Have you ever done performance testing? Reliability testing? Security testing? Database testing? What about designing scripts that actually crawl the functionality of your website without you telling them what to do, and take screen shots as they go? What about fuzzing on those input fields? How can you create software that tests while you are out of the office and records interesting scenarios that you can then look at more closely when you get in the office? User246 mentioned API testing - this is, IMO, very good advice! API testing is actually quite easy, but often very intimidating - and you can provide a lot of value by testing from the API primarily, then only using UI automation for E2E tests and tests to make sure that the API is being called correctly (UI automation is expensive to maintain, so you generally want to limit how much you rely on it).

If you really want to focus on testing using Selenium, I would suggest sites where you do not create data but do interact with data in rich ways.
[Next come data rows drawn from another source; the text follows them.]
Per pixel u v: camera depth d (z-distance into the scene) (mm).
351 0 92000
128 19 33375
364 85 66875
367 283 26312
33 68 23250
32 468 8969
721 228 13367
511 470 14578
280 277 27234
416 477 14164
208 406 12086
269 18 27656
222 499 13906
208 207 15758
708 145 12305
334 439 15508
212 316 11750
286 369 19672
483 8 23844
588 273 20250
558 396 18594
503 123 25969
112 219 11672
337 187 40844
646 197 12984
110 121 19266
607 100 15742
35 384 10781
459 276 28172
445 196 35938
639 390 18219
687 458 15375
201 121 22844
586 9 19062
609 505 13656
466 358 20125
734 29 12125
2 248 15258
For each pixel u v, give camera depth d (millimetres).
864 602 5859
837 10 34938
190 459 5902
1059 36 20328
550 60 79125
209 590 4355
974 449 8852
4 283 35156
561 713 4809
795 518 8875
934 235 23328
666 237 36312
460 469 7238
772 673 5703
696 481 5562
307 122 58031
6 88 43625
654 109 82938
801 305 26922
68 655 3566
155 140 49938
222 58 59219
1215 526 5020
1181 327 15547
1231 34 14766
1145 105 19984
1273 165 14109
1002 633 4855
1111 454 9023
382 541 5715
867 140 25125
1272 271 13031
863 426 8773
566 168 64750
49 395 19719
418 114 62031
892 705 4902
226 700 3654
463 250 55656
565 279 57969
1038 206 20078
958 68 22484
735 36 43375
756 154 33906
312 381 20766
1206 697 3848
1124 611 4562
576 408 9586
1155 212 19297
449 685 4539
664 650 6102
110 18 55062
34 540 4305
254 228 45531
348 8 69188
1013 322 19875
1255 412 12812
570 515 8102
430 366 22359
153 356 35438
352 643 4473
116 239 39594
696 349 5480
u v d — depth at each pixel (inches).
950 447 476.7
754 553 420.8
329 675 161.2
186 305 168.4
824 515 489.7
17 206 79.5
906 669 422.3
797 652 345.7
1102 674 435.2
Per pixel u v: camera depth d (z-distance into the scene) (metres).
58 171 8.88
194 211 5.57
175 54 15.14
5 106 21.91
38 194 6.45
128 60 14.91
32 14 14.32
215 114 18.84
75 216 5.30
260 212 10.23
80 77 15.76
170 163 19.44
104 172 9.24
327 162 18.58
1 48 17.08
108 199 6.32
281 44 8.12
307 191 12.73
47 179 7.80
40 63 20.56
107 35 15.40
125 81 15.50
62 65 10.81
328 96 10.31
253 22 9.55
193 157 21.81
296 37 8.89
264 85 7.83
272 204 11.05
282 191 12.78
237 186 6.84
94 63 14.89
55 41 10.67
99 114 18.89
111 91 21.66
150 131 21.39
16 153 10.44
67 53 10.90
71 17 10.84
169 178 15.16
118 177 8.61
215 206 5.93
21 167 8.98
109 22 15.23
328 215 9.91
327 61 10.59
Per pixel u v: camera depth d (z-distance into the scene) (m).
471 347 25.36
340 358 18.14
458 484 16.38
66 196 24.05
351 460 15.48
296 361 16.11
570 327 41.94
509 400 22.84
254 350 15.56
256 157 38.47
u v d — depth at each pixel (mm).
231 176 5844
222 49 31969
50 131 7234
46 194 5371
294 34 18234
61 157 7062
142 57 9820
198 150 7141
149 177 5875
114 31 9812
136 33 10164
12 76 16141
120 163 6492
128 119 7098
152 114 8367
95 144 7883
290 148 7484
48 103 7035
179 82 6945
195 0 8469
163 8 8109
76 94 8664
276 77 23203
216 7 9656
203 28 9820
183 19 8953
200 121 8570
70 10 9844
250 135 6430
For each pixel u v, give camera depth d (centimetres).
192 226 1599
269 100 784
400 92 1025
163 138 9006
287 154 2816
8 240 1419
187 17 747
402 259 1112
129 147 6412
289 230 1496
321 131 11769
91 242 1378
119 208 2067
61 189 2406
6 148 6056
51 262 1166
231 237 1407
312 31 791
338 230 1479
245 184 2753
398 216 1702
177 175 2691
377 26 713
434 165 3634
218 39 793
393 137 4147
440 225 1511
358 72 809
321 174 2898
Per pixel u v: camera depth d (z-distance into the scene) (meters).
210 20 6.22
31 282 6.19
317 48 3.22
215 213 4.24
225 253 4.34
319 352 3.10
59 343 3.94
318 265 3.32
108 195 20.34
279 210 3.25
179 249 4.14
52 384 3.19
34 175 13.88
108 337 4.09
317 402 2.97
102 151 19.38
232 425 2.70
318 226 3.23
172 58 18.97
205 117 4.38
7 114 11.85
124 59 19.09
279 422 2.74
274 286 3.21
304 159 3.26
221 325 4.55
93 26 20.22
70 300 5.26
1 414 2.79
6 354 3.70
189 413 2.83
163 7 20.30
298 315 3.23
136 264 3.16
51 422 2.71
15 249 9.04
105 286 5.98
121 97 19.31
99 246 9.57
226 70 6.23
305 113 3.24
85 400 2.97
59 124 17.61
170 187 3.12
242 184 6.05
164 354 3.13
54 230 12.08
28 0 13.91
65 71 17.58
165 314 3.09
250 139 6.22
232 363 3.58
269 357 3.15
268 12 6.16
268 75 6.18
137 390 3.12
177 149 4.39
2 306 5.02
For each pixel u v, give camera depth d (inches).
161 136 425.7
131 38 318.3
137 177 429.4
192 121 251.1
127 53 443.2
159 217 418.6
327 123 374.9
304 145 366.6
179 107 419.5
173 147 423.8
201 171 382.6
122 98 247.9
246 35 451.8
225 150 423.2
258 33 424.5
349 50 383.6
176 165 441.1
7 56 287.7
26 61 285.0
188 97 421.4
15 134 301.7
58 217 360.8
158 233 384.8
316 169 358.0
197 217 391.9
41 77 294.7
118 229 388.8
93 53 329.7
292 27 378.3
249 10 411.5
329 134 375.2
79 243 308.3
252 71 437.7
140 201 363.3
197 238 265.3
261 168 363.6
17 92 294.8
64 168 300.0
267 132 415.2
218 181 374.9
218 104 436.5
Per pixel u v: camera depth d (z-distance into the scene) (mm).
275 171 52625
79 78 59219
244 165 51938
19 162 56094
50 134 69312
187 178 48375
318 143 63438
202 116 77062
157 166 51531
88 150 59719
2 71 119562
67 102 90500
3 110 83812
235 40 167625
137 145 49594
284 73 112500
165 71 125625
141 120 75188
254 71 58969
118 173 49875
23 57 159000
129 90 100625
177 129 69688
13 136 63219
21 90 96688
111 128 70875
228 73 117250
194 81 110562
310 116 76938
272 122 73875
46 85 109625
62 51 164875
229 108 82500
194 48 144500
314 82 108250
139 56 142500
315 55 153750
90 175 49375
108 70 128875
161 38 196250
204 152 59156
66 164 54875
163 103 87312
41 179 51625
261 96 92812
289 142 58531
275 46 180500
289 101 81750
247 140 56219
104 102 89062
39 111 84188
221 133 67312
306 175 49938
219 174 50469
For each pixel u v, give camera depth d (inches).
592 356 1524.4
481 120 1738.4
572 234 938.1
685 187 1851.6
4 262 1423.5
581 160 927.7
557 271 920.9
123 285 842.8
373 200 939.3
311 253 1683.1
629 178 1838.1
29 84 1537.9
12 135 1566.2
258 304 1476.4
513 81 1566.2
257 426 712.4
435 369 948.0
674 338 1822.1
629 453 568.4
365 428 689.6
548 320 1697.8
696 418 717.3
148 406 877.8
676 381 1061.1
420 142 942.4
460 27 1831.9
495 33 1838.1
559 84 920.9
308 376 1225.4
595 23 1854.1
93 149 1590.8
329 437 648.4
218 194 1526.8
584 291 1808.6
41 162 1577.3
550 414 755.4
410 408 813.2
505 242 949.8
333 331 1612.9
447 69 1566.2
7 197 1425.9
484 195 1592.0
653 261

Google Maps is great because there are complicated ways to interact, tons of data already there, and you as a user can do many things without entering text. Google Images could also be fun to work with. Instead of testing, you could also try writing small UI scripts with Selenium that, e.g., analyze metatext on a page. Maybe write a script to browse Coursera and find all courses with the word "software" in their title or description. Or maybe, automate a task you normally do manually. Can you create a small tool where you put in the date, time, and description for an event on the command line, and it browses to Google Calendars, logs in for you, and puts that event on your calendar? While you wouldn't do this in production code (you would use a Google Calendar API and not UI tools), it can be a fun way to build your skills if you really like UI testing.

Facebook is less good for testing than many Google products because so many interactions require you to enter information, which makes it expensive to test against (and could also result in you being black-listed if your behavior "looks" abusive). G+ or any highly social site will have the same problem. Think about sites you visit to get information, not sites you visit to give information. On the other hand, Facebook and other social media could be great to practice on to automate your everyday tasks - as long as you are okay with the risk of some very visible errors!

Make sure that, whatever you do, you think carefully about the effect your behavior will have on any live site that you are testing against! Not all sites can handle heavy traffic or random inputs without breaking. Testing against a major site like Google Maps shouldn't be an issue (unless you are spamming their APIs, in which case they will probably blacklist you), but a smaller organization may have bugs that could bring down their site if you test too hard. Be a good citizen!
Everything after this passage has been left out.